Je me lance dans la programmation avec les outils Developer d'Apple. Je programme en Objective-C.

Je ne sais pas comment définir des variables en Global afin de les utiliser dans différentes (IBAction).

Désolé si les termes que j'emploie ne sont pas corrects.

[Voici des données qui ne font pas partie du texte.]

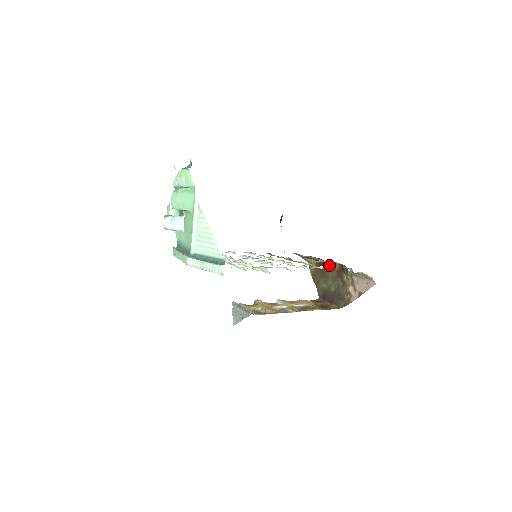
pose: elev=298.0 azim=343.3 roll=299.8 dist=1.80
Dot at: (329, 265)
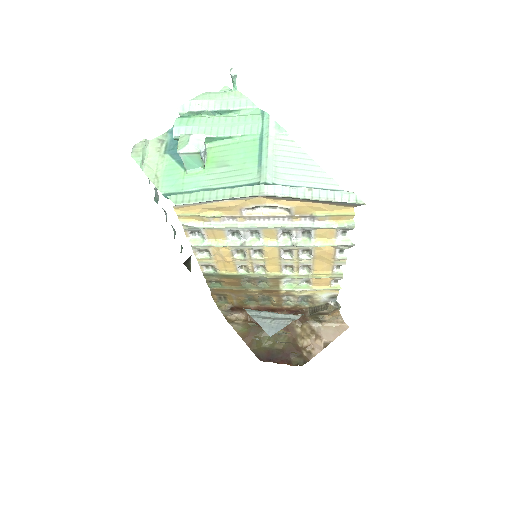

En résumé (pour ceux qui connaissent) je veux faire comme avec les Property sur Real Basic.

Merci


----------



## Eddy58 (9 Février 2003)

Je ne comprend pas très bien ton terme (IBAction). Je ne connais pas le Real Basic non plus. Je pense que tu veux dire par la les méthodes appelées par tes actions definies dans Interface Builder. Tu veux pouvoir modifier une seule et meme variable sur plusieurs methodes c'est ca ?
Mais si ca peut t'éclairer, si tu veux des variables globales qui peuvent etre utilisées dans toutes les méthodes d'une classe, il faut les declarer dans ton fichier d'interfaçage (.h)

Exemple : 
Fichier "MaClasse.h"
----------------------------------
#import &lt;Cocoa/Cocoa.h&gt;

@interface MaClasse:NSObject
{
       int maVariableGlobale;
}
-(IBAction)maMethode1id)sender;
-(IBAction)maMethode2id)sender;

@end

------------------------------------
Fichier "MaClasse.m"

------------------------------------
#import "MaClasse.h"

@implementation MaClasse

-(IBAction)maMethode1id)sender
{
      maVariableGlobale=100;
}

-(IBAction)maMethode2id)sender
{
      maVariableGlobale=200;
}

@end


----------



## plumber (9 Février 2003)

#define ?


----------



## Eddy58 (10 Février 2003)

Je pense que #define est plus une directive du préprocesseur C prévue pour la création de macros, non ? (duo #define/#undef)

Exemple : 
#define ABS(val) ((val&lt;0 ? -(val) : (val))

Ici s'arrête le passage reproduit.